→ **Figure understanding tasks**
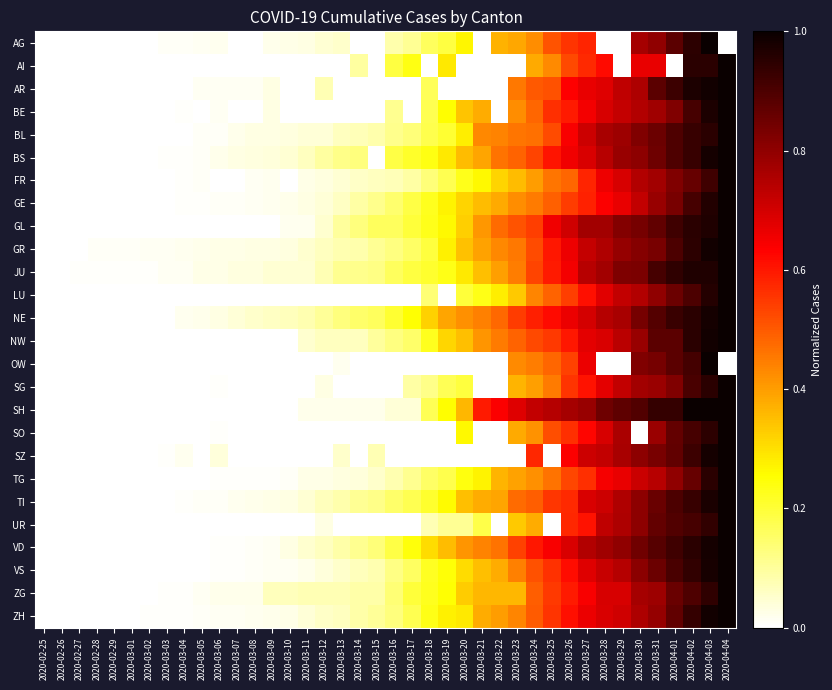

Reading left to right, extract all data points from this chart.

AG: 2020-02-25=0.0	2020-02-26=0.0	2020-02-27=0.0	2020-02-28=0.0	2020-02-29=0.0	2020-03-01=0.0	2020-03-02=0.0	2020-03-03=0.0	2020-03-04=0.0	2020-03-05=0.0	2020-03-06=0.0	2020-03-07=0.0	2020-03-08=0.0	2020-03-09=0.0	2020-03-10=0.0	2020-03-11=0.0	2020-03-12=0.0	2020-03-13=0.1	2020-03-14=0.0	2020-03-15=0.0	2020-03-16=0.1	2020-03-17=0.1	2020-03-18=0.2	2020-03-19=0.2	2020-03-20=0.3	2020-03-21=0.0	2020-03-22=0.4	2020-03-23=0.4	2020-03-24=0.4	2020-03-25=0.5	2020-03-26=0.6	2020-03-27=0.6	2020-03-28=0.0	2020-03-29=0.0	2020-03-30=0.8	2020-03-31=0.8	2020-04-01=0.9	2020-04-02=0.9	2020-04-03=1.0	2020-04-04=0.0
AI: 2020-02-25=0.0	2020-02-26=0.0	2020-02-27=0.0	2020-02-28=0.0	2020-02-29=0.0	2020-03-01=0.0	2020-03-02=0.0	2020-03-03=0.0	2020-03-04=0.0	2020-03-05=0.0	2020-03-06=0.0	2020-03-07=0.0	2020-03-08=0.0	2020-03-09=0.0	2020-03-10=0.0	2020-03-11=0.0	2020-03-12=0.0	2020-03-13=0.0	2020-03-14=0.1	2020-03-15=0.0	2020-03-16=0.2	2020-03-17=0.2	2020-03-18=0.0	2020-03-19=0.3	2020-03-20=0.0	2020-03-21=0.0	2020-03-22=0.0	2020-03-23=0.0	2020-03-24=0.4	2020-03-25=0.4	2020-03-26=0.5	2020-03-27=0.6	2020-03-28=0.6	2020-03-29=0.0	2020-03-30=0.7	2020-03-31=0.7	2020-04-01=0.0	2020-04-02=1.0	2020-04-03=1.0	2020-04-04=1.0
AR: 2020-02-25=0.0	2020-02-26=0.0	2020-02-27=0.0	2020-02-28=0.0	2020-02-29=0.0	2020-03-01=0.0	2020-03-02=0.0	2020-03-03=0.0	2020-03-04=0.0	2020-03-05=0.0	2020-03-06=0.0	2020-03-07=0.0	2020-03-08=0.0	2020-03-09=0.0	2020-03-10=0.0	2020-03-11=0.0	2020-03-12=0.1	2020-03-13=0.0	2020-03-14=0.0	2020-03-15=0.0	2020-03-16=0.0	2020-03-17=0.0	2020-03-18=0.2	2020-03-19=0.0	2020-03-20=0.0	2020-03-21=0.0	2020-03-22=0.0	2020-03-23=0.5	2020-03-24=0.5	2020-03-25=0.5	2020-03-26=0.6	2020-03-27=0.7	2020-03-28=0.7	2020-03-29=0.7	2020-03-30=0.8	2020-03-31=0.9	2020-04-01=0.9	2020-04-02=1.0	2020-04-03=1.0	2020-04-04=1.0
BE: 2020-02-25=0.0	2020-02-26=0.0	2020-02-27=0.0	2020-02-28=0.0	2020-02-29=0.0	2020-03-01=0.0	2020-03-02=0.0	2020-03-03=0.0	2020-03-04=0.0	2020-03-05=0.0	2020-03-06=0.0	2020-03-07=0.0	2020-03-08=0.0	2020-03-09=0.0	2020-03-10=0.0	2020-03-11=0.0	2020-03-12=0.0	2020-03-13=0.0	2020-03-14=0.0	2020-03-15=0.0	2020-03-16=0.1	2020-03-17=0.0	2020-03-18=0.2	2020-03-19=0.3	2020-03-20=0.3	2020-03-21=0.4	2020-03-22=0.0	2020-03-23=0.4	2020-03-24=0.5	2020-03-25=0.6	2020-03-26=0.6	2020-03-27=0.6	2020-03-28=0.7	2020-03-29=0.7	2020-03-30=0.7	2020-03-31=0.8	2020-04-01=0.8	2020-04-02=0.9	2020-04-03=1.0	2020-04-04=1.0
BL: 2020-02-25=0.0	2020-02-26=0.0	2020-02-27=0.0	2020-02-28=0.0	2020-02-29=0.0	2020-03-01=0.0	2020-03-02=0.0	2020-03-03=0.0	2020-03-04=0.0	2020-03-05=0.0	2020-03-06=0.0	2020-03-07=0.0	2020-03-08=0.0	2020-03-09=0.0	2020-03-10=0.0	2020-03-11=0.0	2020-03-12=0.0	2020-03-13=0.1	2020-03-14=0.1	2020-03-15=0.1	2020-03-16=0.1	2020-03-17=0.1	2020-03-18=0.2	2020-03-19=0.2	2020-03-20=0.3	2020-03-21=0.4	2020-03-22=0.4	2020-03-23=0.5	2020-03-24=0.5	2020-03-25=0.5	2020-03-26=0.6	2020-03-27=0.7	2020-03-28=0.8	2020-03-29=0.8	2020-03-30=0.8	2020-03-31=0.9	2020-04-01=0.9	2020-04-02=0.9	2020-04-03=1.0	2020-04-04=1.0
BS: 2020-02-25=0.0	2020-02-26=0.0	2020-02-27=0.0	2020-02-28=0.0	2020-02-29=0.0	2020-03-01=0.0	2020-03-02=0.0	2020-03-03=0.0	2020-03-04=0.0	2020-03-05=0.0	2020-03-06=0.0	2020-03-07=0.0	2020-03-08=0.0	2020-03-09=0.0	2020-03-10=0.0	2020-03-11=0.1	2020-03-12=0.1	2020-03-13=0.1	2020-03-14=0.1	2020-03-15=0.0	2020-03-16=0.2	2020-03-17=0.2	2020-03-18=0.2	2020-03-19=0.3	2020-03-20=0.4	2020-03-21=0.4	2020-03-22=0.5	2020-03-23=0.5	2020-03-24=0.5	2020-03-25=0.6	2020-03-26=0.7	2020-03-27=0.7	2020-03-28=0.7	2020-03-29=0.8	2020-03-30=0.8	2020-03-31=0.9	2020-04-01=0.9	2020-04-02=0.9	2020-04-03=1.0	2020-04-04=1.0
FR: 2020-02-25=0.0	2020-02-26=0.0	2020-02-27=0.0	2020-02-28=0.0	2020-02-29=0.0	2020-03-01=0.0	2020-03-02=0.0	2020-03-03=0.0	2020-03-04=0.0	2020-03-05=0.0	2020-03-06=0.0	2020-03-07=0.0	2020-03-08=0.0	2020-03-09=0.0	2020-03-10=0.0	2020-03-11=0.0	2020-03-12=0.0	2020-03-13=0.0	2020-03-14=0.1	2020-03-15=0.1	2020-03-16=0.1	2020-03-17=0.1	2020-03-18=0.1	2020-03-19=0.2	2020-03-20=0.2	2020-03-21=0.3	2020-03-22=0.3	2020-03-23=0.4	2020-03-24=0.4	2020-03-25=0.5	2020-03-26=0.5	2020-03-27=0.6	2020-03-28=0.7	2020-03-29=0.7	2020-03-30=0.7	2020-03-31=0.8	2020-04-01=0.8	2020-04-02=0.9	2020-04-03=0.9	2020-04-04=1.0
GE: 2020-02-25=0.0	2020-02-26=0.0	2020-02-27=0.0	2020-02-28=0.0	2020-02-29=0.0	2020-03-01=0.0	2020-03-02=0.0	2020-03-03=0.0	2020-03-04=0.0	2020-03-05=0.0	2020-03-06=0.0	2020-03-07=0.0	2020-03-08=0.0	2020-03-09=0.0	2020-03-10=0.0	2020-03-11=0.0	2020-03-12=0.0	2020-03-13=0.1	2020-03-14=0.1	2020-03-15=0.1	2020-03-16=0.1	2020-03-17=0.2	2020-03-18=0.2	2020-03-19=0.3	2020-03-20=0.3	2020-03-21=0.4	2020-03-22=0.4	2020-03-23=0.4	2020-03-24=0.5	2020-03-25=0.5	2020-03-26=0.5	2020-03-27=0.6	2020-03-28=0.6	2020-03-29=0.7	2020-03-30=0.7	2020-03-31=0.8	2020-04-01=0.8	2020-04-02=0.9	2020-04-03=1.0	2020-04-04=1.0
GL: 2020-02-25=0.0	2020-02-26=0.0	2020-02-27=0.0	2020-02-28=0.0	2020-02-29=0.0	2020-03-01=0.0	2020-03-02=0.0	2020-03-03=0.0	2020-03-04=0.0	2020-03-05=0.0	2020-03-06=0.0	2020-03-07=0.0	2020-03-08=0.0	2020-03-09=0.0	2020-03-10=0.0	2020-03-11=0.0	2020-03-12=0.0	2020-03-13=0.1	2020-03-14=0.1	2020-03-15=0.2	2020-03-16=0.2	2020-03-17=0.2	2020-03-18=0.2	2020-03-19=0.3	2020-03-20=0.3	2020-03-21=0.4	2020-03-22=0.5	2020-03-23=0.5	2020-03-24=0.5	2020-03-25=0.7	2020-03-26=0.7	2020-03-27=0.8	2020-03-28=0.8	2020-03-29=0.8	2020-03-30=0.8	2020-03-31=0.9	2020-04-01=0.9	2020-04-02=1.0	2020-04-03=1.0	2020-04-04=1.0
GR: 2020-02-25=0.0	2020-02-26=0.0	2020-02-27=0.0	2020-02-28=0.0	2020-02-29=0.0	2020-03-01=0.0	2020-03-02=0.0	2020-03-03=0.0	2020-03-04=0.0	2020-03-05=0.0	2020-03-06=0.0	2020-03-07=0.0	2020-03-08=0.0	2020-03-09=0.0	2020-03-10=0.0	2020-03-11=0.0	2020-03-12=0.1	2020-03-13=0.1	2020-03-14=0.1	2020-03-15=0.1	2020-03-16=0.1	2020-03-17=0.2	2020-03-18=0.2	2020-03-19=0.3	2020-03-20=0.3	2020-03-21=0.4	2020-03-22=0.4	2020-03-23=0.5	2020-03-24=0.5	2020-03-25=0.6	2020-03-26=0.7	2020-03-27=0.7	2020-03-28=0.8	2020-03-29=0.8	2020-03-30=0.8	2020-03-31=0.8	2020-04-01=0.9	2020-04-02=0.9	2020-04-03=1.0	2020-04-04=1.0
JU: 2020-02-25=0.0	2020-02-26=0.0	2020-02-27=0.0	2020-02-28=0.0	2020-02-29=0.0	2020-03-01=0.0	2020-03-02=0.0	2020-03-03=0.0	2020-03-04=0.0	2020-03-05=0.0	2020-03-06=0.0	2020-03-07=0.0	2020-03-08=0.0	2020-03-09=0.0	2020-03-10=0.0	2020-03-11=0.0	2020-03-12=0.1	2020-03-13=0.1	2020-03-14=0.1	2020-03-15=0.1	2020-03-16=0.2	2020-03-17=0.2	2020-03-18=0.2	2020-03-19=0.2	2020-03-20=0.3	2020-03-21=0.4	2020-03-22=0.4	2020-03-23=0.4	2020-03-24=0.5	2020-03-25=0.6	2020-03-26=0.6	2020-03-27=0.7	2020-03-28=0.8	2020-03-29=0.8	2020-03-30=0.8	2020-03-31=0.9	2020-04-01=0.9	2020-04-02=1.0	2020-04-03=1.0	2020-04-04=1.0
LU: 2020-02-25=0.0	2020-02-26=0.0	2020-02-27=0.0	2020-02-28=0.0	2020-02-29=0.0	2020-03-01=0.0	2020-03-02=0.0	2020-03-03=0.0	2020-03-04=0.0	2020-03-05=0.0	2020-03-06=0.0	2020-03-07=0.0	2020-03-08=0.0	2020-03-09=0.0	2020-03-10=0.0	2020-03-11=0.0	2020-03-12=0.0	2020-03-13=0.0	2020-03-14=0.0	2020-03-15=0.0	2020-03-16=0.0	2020-03-17=0.0	2020-03-18=0.1	2020-03-19=0.0	2020-03-20=0.2	2020-03-21=0.2	2020-03-22=0.3	2020-03-23=0.3	2020-03-24=0.4	2020-03-25=0.5	2020-03-26=0.5	2020-03-27=0.6	2020-03-28=0.7	2020-03-29=0.7	2020-03-30=0.7	2020-03-31=0.8	2020-04-01=0.9	2020-04-02=0.9	2020-04-03=1.0	2020-04-04=1.0
NE: 2020-02-25=0.0	2020-02-26=0.0	2020-02-27=0.0	2020-02-28=0.0	2020-02-29=0.0	2020-03-01=0.0	2020-03-02=0.0	2020-03-03=0.0	2020-03-04=0.0	2020-03-05=0.0	2020-03-06=0.0	2020-03-07=0.0	2020-03-08=0.1	2020-03-09=0.1	2020-03-10=0.1	2020-03-11=0.1	2020-03-12=0.1	2020-03-13=0.1	2020-03-14=0.2	2020-03-15=0.2	2020-03-16=0.2	2020-03-17=0.3	2020-03-18=0.3	2020-03-19=0.4	2020-03-20=0.4	2020-03-21=0.4	2020-03-22=0.5	2020-03-23=0.5	2020-03-24=0.6	2020-03-25=0.6	2020-03-26=0.7	2020-03-27=0.7	2020-03-28=0.7	2020-03-29=0.8	2020-03-30=0.8	2020-03-31=0.9	2020-04-01=0.9	2020-04-02=1.0	2020-04-03=1.0	2020-04-04=1.0
NW: 2020-02-25=0.0	2020-02-26=0.0	2020-02-27=0.0	2020-02-28=0.0	2020-02-29=0.0	2020-03-01=0.0	2020-03-02=0.0	2020-03-03=0.0	2020-03-04=0.0	2020-03-05=0.0	2020-03-06=0.0	2020-03-07=0.0	2020-03-08=0.0	2020-03-09=0.0	2020-03-10=0.0	2020-03-11=0.1	2020-03-12=0.1	2020-03-13=0.1	2020-03-14=0.1	2020-03-15=0.1	2020-03-16=0.1	2020-03-17=0.1	2020-03-18=0.2	2020-03-19=0.3	2020-03-20=0.3	2020-03-21=0.4	2020-03-22=0.5	2020-03-23=0.5	2020-03-24=0.5	2020-03-25=0.6	2020-03-26=0.6	2020-03-27=0.7	2020-03-28=0.7	2020-03-29=0.7	2020-03-30=0.8	2020-03-31=0.9	2020-04-01=0.9	2020-04-02=0.9	2020-04-03=1.0	2020-04-04=1.0
OW: 2020-02-25=0.0	2020-02-26=0.0	2020-02-27=0.0	2020-02-28=0.0	2020-02-29=0.0	2020-03-01=0.0	2020-03-02=0.0	2020-03-03=0.0	2020-03-04=0.0	2020-03-05=0.0	2020-03-06=0.0	2020-03-07=0.0	2020-03-08=0.0	2020-03-09=0.0	2020-03-10=0.0	2020-03-11=0.0	2020-03-12=0.0	2020-03-13=0.0	2020-03-14=0.0	2020-03-15=0.0	2020-03-16=0.0	2020-03-17=0.0	2020-03-18=0.0	2020-03-19=0.0	2020-03-20=0.0	2020-03-21=0.0	2020-03-22=0.0	2020-03-23=0.4	2020-03-24=0.4	2020-03-25=0.5	2020-03-26=0.5	2020-03-27=0.7	2020-03-28=0.0	2020-03-29=0.0	2020-03-30=0.8	2020-03-31=0.8	2020-04-01=0.9	2020-04-02=0.9	2020-04-03=1.0	2020-04-04=0.0
SG: 2020-02-25=0.0	2020-02-26=0.0	2020-02-27=0.0	2020-02-28=0.0	2020-02-29=0.0	2020-03-01=0.0	2020-03-02=0.0	2020-03-03=0.0	2020-03-04=0.0	2020-03-05=0.0	2020-03-06=0.0	2020-03-07=0.0	2020-03-08=0.0	2020-03-09=0.0	2020-03-10=0.0	2020-03-11=0.0	2020-03-12=0.0	2020-03-13=0.0	2020-03-14=0.0	2020-03-15=0.0	2020-03-16=0.0	2020-03-17=0.1	2020-03-18=0.1	2020-03-19=0.2	2020-03-20=0.2	2020-03-21=0.0	2020-03-22=0.0	2020-03-23=0.4	2020-03-24=0.4	2020-03-25=0.5	2020-03-26=0.6	2020-03-27=0.6	2020-03-28=0.7	2020-03-29=0.7	2020-03-30=0.8	2020-03-31=0.8	2020-04-01=0.8	2020-04-02=0.9	2020-04-03=1.0	2020-04-04=1.0
SH: 2020-02-25=0.0	2020-02-26=0.0	2020-02-27=0.0	2020-02-28=0.0	2020-02-29=0.0	2020-03-01=0.0	2020-03-02=0.0	2020-03-03=0.0	2020-03-04=0.0	2020-03-05=0.0	2020-03-06=0.0	2020-03-07=0.0	2020-03-08=0.0	2020-03-09=0.0	2020-03-10=0.0	2020-03-11=0.0	2020-03-12=0.0	2020-03-13=0.0	2020-03-14=0.0	2020-03-15=0.0	2020-03-16=0.0	2020-03-17=0.0	2020-03-18=0.2	2020-03-19=0.3	2020-03-20=0.4	2020-03-21=0.6	2020-03-22=0.6	2020-03-23=0.7	2020-03-24=0.7	2020-03-25=0.7	2020-03-26=0.8	2020-03-27=0.8	2020-03-28=0.9	2020-03-29=0.9	2020-03-30=0.9	2020-03-31=0.9	2020-04-01=0.9	2020-04-02=1.0	2020-04-03=1.0	2020-04-04=1.0
SO: 2020-02-25=0.0	2020-02-26=0.0	2020-02-27=0.0	2020-02-28=0.0	2020-02-29=0.0	2020-03-01=0.0	2020-03-02=0.0	2020-03-03=0.0	2020-03-04=0.0	2020-03-05=0.0	2020-03-06=0.0	2020-03-07=0.0	2020-03-08=0.0	2020-03-09=0.0	2020-03-10=0.0	2020-03-11=0.0	2020-03-12=0.0	2020-03-13=0.0	2020-03-14=0.0	2020-03-15=0.0	2020-03-16=0.0	2020-03-17=0.0	2020-03-18=0.0	2020-03-19=0.0	2020-03-20=0.3	2020-03-21=0.0	2020-03-22=0.0	2020-03-23=0.4	2020-03-24=0.4	2020-03-25=0.5	2020-03-26=0.6	2020-03-27=0.6	2020-03-28=0.7	2020-03-29=0.8	2020-03-30=0.0	2020-03-31=0.8	2020-04-01=0.9	2020-04-02=0.9	2020-04-03=0.9	2020-04-04=1.0
SZ: 2020-02-25=0.0	2020-02-26=0.0	2020-02-27=0.0	2020-02-28=0.0	2020-02-29=0.0	2020-03-01=0.0	2020-03-02=0.0	2020-03-03=0.0	2020-03-04=0.0	2020-03-05=0.0	2020-03-06=0.0	2020-03-07=0.0	2020-03-08=0.0	2020-03-09=0.0	2020-03-10=0.0	2020-03-11=0.0	2020-03-12=0.0	2020-03-13=0.1	2020-03-14=0.0	2020-03-15=0.1	2020-03-16=0.0	2020-03-17=0.0	2020-03-18=0.0	2020-03-19=0.0	2020-03-20=0.0	2020-03-21=0.0	2020-03-22=0.0	2020-03-23=0.0	2020-03-24=0.6	2020-03-25=0.0	2020-03-26=0.6	2020-03-27=0.7	2020-03-28=0.7	2020-03-29=0.8	2020-03-30=0.8	2020-03-31=0.8	2020-04-01=0.9	2020-04-02=0.9	2020-04-03=1.0	2020-04-04=1.0
TG: 2020-02-25=0.0	2020-02-26=0.0	2020-02-27=0.0	2020-02-28=0.0	2020-02-29=0.0	2020-03-01=0.0	2020-03-02=0.0	2020-03-03=0.0	2020-03-04=0.0	2020-03-05=0.0	2020-03-06=0.0	2020-03-07=0.0	2020-03-08=0.0	2020-03-09=0.0	2020-03-10=0.0	2020-03-11=0.0	2020-03-12=0.0	2020-03-13=0.0	2020-03-14=0.0	2020-03-15=0.1	2020-03-16=0.1	2020-03-17=0.1	2020-03-18=0.2	2020-03-19=0.2	2020-03-20=0.2	2020-03-21=0.3	2020-03-22=0.4	2020-03-23=0.4	2020-03-24=0.4	2020-03-25=0.5	2020-03-26=0.5	2020-03-27=0.6	2020-03-28=0.6	2020-03-29=0.7	2020-03-30=0.7	2020-03-31=0.7	2020-04-01=0.8	2020-04-02=0.9	2020-04-03=1.0	2020-04-04=1.0
TI: 2020-02-25=0.0	2020-02-26=0.0	2020-02-27=0.0	2020-02-28=0.0	2020-02-29=0.0	2020-03-01=0.0	2020-03-02=0.0	2020-03-03=0.0	2020-03-04=0.0	2020-03-05=0.0	2020-03-06=0.0	2020-03-07=0.0	2020-03-08=0.0	2020-03-09=0.0	2020-03-10=0.0	2020-03-11=0.0	2020-03-12=0.1	2020-03-13=0.1	2020-03-14=0.1	2020-03-15=0.1	2020-03-16=0.2	2020-03-17=0.2	2020-03-18=0.2	2020-03-19=0.3	2020-03-20=0.3	2020-03-21=0.4	2020-03-22=0.4	2020-03-23=0.5	2020-03-24=0.5	2020-03-25=0.6	2020-03-26=0.6	2020-03-27=0.7	2020-03-28=0.7	2020-03-29=0.8	2020-03-30=0.8	2020-03-31=0.9	2020-04-01=0.9	2020-04-02=0.9	2020-04-03=1.0	2020-04-04=1.0
UR: 2020-02-25=0.0	2020-02-26=0.0	2020-02-27=0.0	2020-02-28=0.0	2020-02-29=0.0	2020-03-01=0.0	2020-03-02=0.0	2020-03-03=0.0	2020-03-04=0.0	2020-03-05=0.0	2020-03-06=0.0	2020-03-07=0.0	2020-03-08=0.0	2020-03-09=0.0	2020-03-10=0.0	2020-03-11=0.0	2020-03-12=0.0	2020-03-13=0.0	2020-03-14=0.0	2020-03-15=0.0	2020-03-16=0.0	2020-03-17=0.0	2020-03-18=0.1	2020-03-19=0.1	2020-03-20=0.1	2020-03-21=0.2	2020-03-22=0.0	2020-03-23=0.3	2020-03-24=0.4	2020-03-25=0.0	2020-03-26=0.6	2020-03-27=0.6	2020-03-28=0.7	2020-03-29=0.8	2020-03-30=0.8	2020-03-31=0.9	2020-04-01=0.9	2020-04-02=0.9	2020-04-03=0.9	2020-04-04=1.0
VD: 2020-02-25=0.0	2020-02-26=0.0	2020-02-27=0.0	2020-02-28=0.0	2020-02-29=0.0	2020-03-01=0.0	2020-03-02=0.0	2020-03-03=0.0	2020-03-04=0.0	2020-03-05=0.0	2020-03-06=0.0	2020-03-07=0.0	2020-03-08=0.0	2020-03-09=0.0	2020-03-10=0.0	2020-03-11=0.0	2020-03-12=0.1	2020-03-13=0.1	2020-03-14=0.1	2020-03-15=0.1	2020-03-16=0.2	2020-03-17=0.2	2020-03-18=0.3	2020-03-19=0.4	2020-03-20=0.4	2020-03-21=0.4	2020-03-22=0.5	2020-03-23=0.5	2020-03-24=0.6	2020-03-25=0.6	2020-03-26=0.7	2020-03-27=0.7	2020-03-28=0.8	2020-03-29=0.8	2020-03-30=0.8	2020-03-31=0.9	2020-04-01=0.9	2020-04-02=1.0	2020-04-03=1.0	2020-04-04=1.0
VS: 2020-02-25=0.0	2020-02-26=0.0	2020-02-27=0.0	2020-02-28=0.0	2020-02-29=0.0	2020-03-01=0.0	2020-03-02=0.0	2020-03-03=0.0	2020-03-04=0.0	2020-03-05=0.0	2020-03-06=0.0	2020-03-07=0.0	2020-03-08=0.0	2020-03-09=0.0	2020-03-10=0.0	2020-03-11=0.0	2020-03-12=0.0	2020-03-13=0.1	2020-03-14=0.1	2020-03-15=0.1	2020-03-16=0.1	2020-03-17=0.2	2020-03-18=0.2	2020-03-19=0.2	2020-03-20=0.3	2020-03-21=0.4	2020-03-22=0.4	2020-03-23=0.4	2020-03-24=0.5	2020-03-25=0.6	2020-03-26=0.6	2020-03-27=0.7	2020-03-28=0.7	2020-03-29=0.7	2020-03-30=0.8	2020-03-31=0.9	2020-04-01=0.9	2020-04-02=0.9	2020-04-03=1.0	2020-04-04=1.0
ZG: 2020-02-25=0.0	2020-02-26=0.0	2020-02-27=0.0	2020-02-28=0.0	2020-02-29=0.0	2020-03-01=0.0	2020-03-02=0.0	2020-03-03=0.0	2020-03-04=0.0	2020-03-05=0.0	2020-03-06=0.0	2020-03-07=0.0	2020-03-08=0.0	2020-03-09=0.1	2020-03-10=0.1	2020-03-11=0.1	2020-03-12=0.1	2020-03-13=0.1	2020-03-14=0.1	2020-03-15=0.1	2020-03-16=0.1	2020-03-17=0.2	2020-03-18=0.2	2020-03-19=0.3	2020-03-20=0.3	2020-03-21=0.4	2020-03-22=0.4	2020-03-23=0.4	2020-03-24=0.5	2020-03-25=0.5	2020-03-26=0.6	2020-03-27=0.6	2020-03-28=0.7	2020-03-29=0.7	2020-03-30=0.8	2020-03-31=0.8	2020-04-01=0.9	2020-04-02=0.9	2020-04-03=0.9	2020-04-04=1.0
ZH: 2020-02-25=0.0	2020-02-26=0.0	2020-02-27=0.0	2020-02-28=0.0	2020-02-29=0.0	2020-03-01=0.0	2020-03-02=0.0	2020-03-03=0.0	2020-03-04=0.0	2020-03-05=0.0	2020-03-06=0.0	2020-03-07=0.0	2020-03-08=0.0	2020-03-09=0.0	2020-03-10=0.0	2020-03-11=0.0	2020-03-12=0.1	2020-03-13=0.1	2020-03-14=0.1	2020-03-15=0.1	2020-03-16=0.1	2020-03-17=0.2	2020-03-18=0.2	2020-03-19=0.3	2020-03-20=0.3	2020-03-21=0.4	2020-03-22=0.4	2020-03-23=0.4	2020-03-24=0.5	2020-03-25=0.6	2020-03-26=0.6	2020-03-27=0.7	2020-03-28=0.7	2020-03-29=0.7	2020-03-30=0.8	2020-03-31=0.8	2020-04-01=0.9	2020-04-02=0.9	2020-04-03=1.0	2020-04-04=1.0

→ **Exercise instructions**
Gather every line in the records that contains the string "left" and copy each one out.

→ **Answer section**
Reading left to right, extract all data points from this chart.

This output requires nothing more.